Here is a more complex version of a decision tree fit to the titanic data (unfortunately it is pretty hard to read. Click on the image to see the image at full size).
Decision Tree Construction
Now that we know how to apply an already constructed decision tree to new data, we want to understand how to construct a decision tree in the first place. Here is a really nice visual introduction to this topic. Take a few minutes to read through it.
Rage Against the Machine!!!
Next, I challenge you to build a better decision tree than scikit-learn. To run the demo application, you need to make sure you have OpenCV installed. Unfortunately, the version of OpenCV you will get if you do conda install opencv is not built with support for the GUI features of OpenCV. Instead, use this command
conda install -c https://conda.anaconda.org/menpo opencv
To compete, pull the latest changes from the DataScience16 repo. You will find the relevant script in inclass/day07. Execute the script by typing:
$ python learn_interactive.py
I'll give a brief demo of how the program works.
Optimal Splits
Next, you will explore one method of creating an optimal split. There is an ipython notebook that walks you through the basic idea and gives you a function stub. If you don't finish this in class, that's fine. Finishing it up on your own time is completely optional. The notebook is called inclass/day07/Best Split.ipynb.
Peer Sharing of Data Exploration from Kaggle
We will divide up based on which dataset you are studying.
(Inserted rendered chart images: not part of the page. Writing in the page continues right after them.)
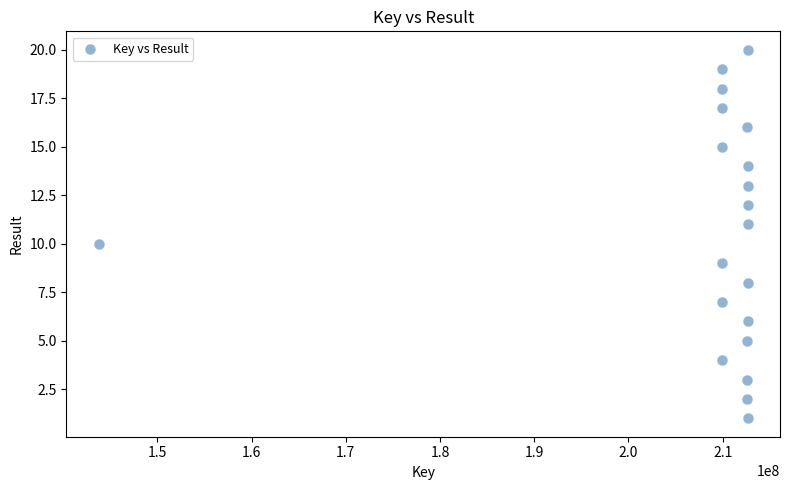

What is the range of X values (max minus min)?

68850233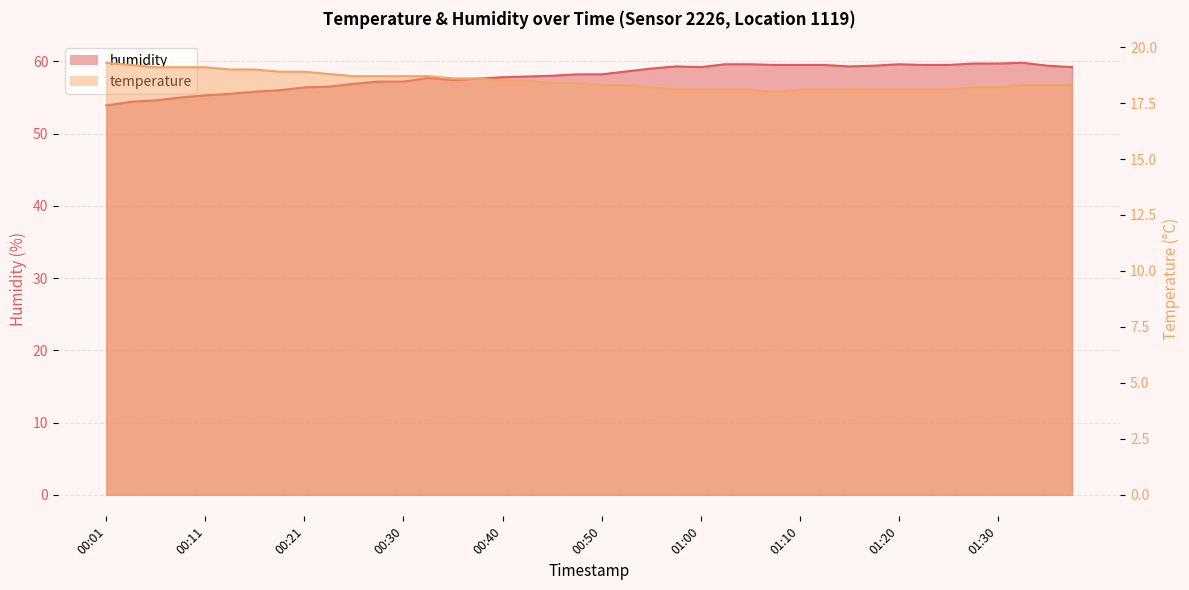

What are all the series names shown in the legend?

temperature, humidity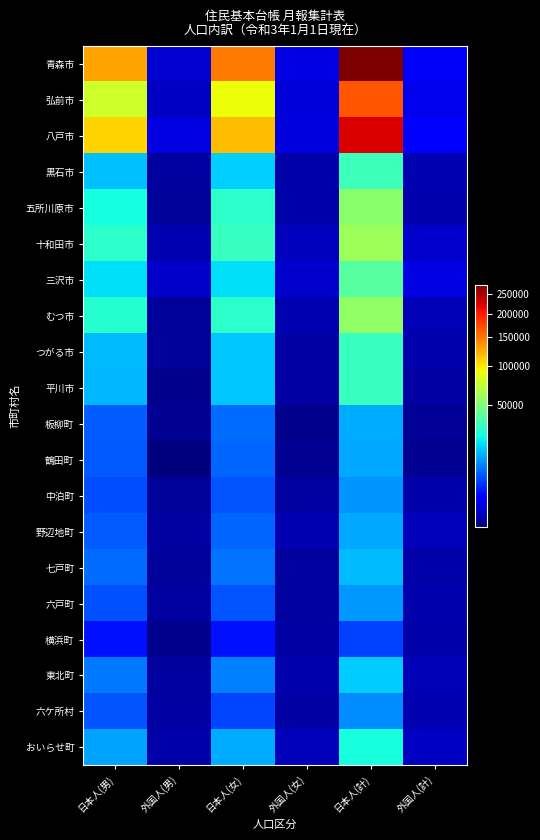

At how many categories does at least one series exceed 65313?

3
If you are doing SF crime you will go to AC126. If you are doing movie sentiment, you will stay in AC326.
Once you get to the correct room, you will be sharing the visualizations and explorations of your chosen dataset. You should use the ipython notebook as a way to walk the audience through what you have found. Since there are quite a few people studying each dataset, you should use the projector to show your work.
Some guiding questions to consider when going through these explorations.
What are the potential implications of the exploration / visualization for the solving the predictive task? For instance, does the exploration suggest a particular machine learning technique that would be successful? Does the exploration suggest a particular set of features that are either useful or not useful for the predictive task?
What additional explorations might enrich the story?
If in the audience, did you perform an analysis that adds to the story of the team at the front of the room?
Here are some procedural suggestions for this activity.
Pick a team to volunteer to kick off the session. This team should give a brief overview of the dataset to remind everyone what it contains. The team should then go through some interesting points in their ipython notebook.
Maximize discussion and minimize talking at the audience. If you have something to add to enrich the story being shown on the projector, speak up! Ask interesting questions.
If you are not currently presenting, but you have a visualization or exploration that you feel like must be shared right away, go ahead and jump up, plug your laptop in, and show your work off.
Once the first team is done, the next team should go. Try to avoid showing content that has already been shown by other teams. If you do, just say something like "just like some of the other teams we visualized X versus Y". Don't dwell on material that has already been presented.
Take notes on interesting things and who you should follow up with to learn more.